[Start of Attachment]

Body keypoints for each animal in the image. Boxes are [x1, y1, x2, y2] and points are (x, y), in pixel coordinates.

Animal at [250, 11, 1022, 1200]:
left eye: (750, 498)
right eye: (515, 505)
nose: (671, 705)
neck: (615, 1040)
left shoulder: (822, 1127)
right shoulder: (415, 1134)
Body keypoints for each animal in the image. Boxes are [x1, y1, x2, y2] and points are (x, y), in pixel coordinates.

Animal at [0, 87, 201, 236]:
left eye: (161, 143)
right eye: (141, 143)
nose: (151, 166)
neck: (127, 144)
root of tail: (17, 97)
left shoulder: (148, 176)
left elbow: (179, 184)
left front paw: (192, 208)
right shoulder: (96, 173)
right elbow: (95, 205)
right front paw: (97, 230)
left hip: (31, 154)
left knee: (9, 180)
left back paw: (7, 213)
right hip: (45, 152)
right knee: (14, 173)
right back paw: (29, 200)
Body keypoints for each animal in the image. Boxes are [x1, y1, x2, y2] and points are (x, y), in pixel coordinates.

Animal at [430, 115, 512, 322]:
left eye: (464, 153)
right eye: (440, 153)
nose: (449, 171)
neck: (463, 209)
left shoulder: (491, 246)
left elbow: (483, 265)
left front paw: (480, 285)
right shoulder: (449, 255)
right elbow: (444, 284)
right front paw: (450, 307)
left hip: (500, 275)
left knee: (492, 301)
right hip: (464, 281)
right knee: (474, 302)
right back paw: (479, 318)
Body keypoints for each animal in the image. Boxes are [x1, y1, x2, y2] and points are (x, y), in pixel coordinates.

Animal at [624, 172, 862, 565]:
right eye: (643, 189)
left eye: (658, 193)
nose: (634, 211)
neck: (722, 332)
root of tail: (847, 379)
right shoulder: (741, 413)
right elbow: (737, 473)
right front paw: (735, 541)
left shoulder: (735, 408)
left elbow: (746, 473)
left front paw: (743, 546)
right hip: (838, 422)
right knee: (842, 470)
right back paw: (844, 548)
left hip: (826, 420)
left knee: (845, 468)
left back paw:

[End of Attachment]

:: What you need to do ::
Since only a number is wanted, report how many lines of the listing include the word "knee".

:: Answer area ::
6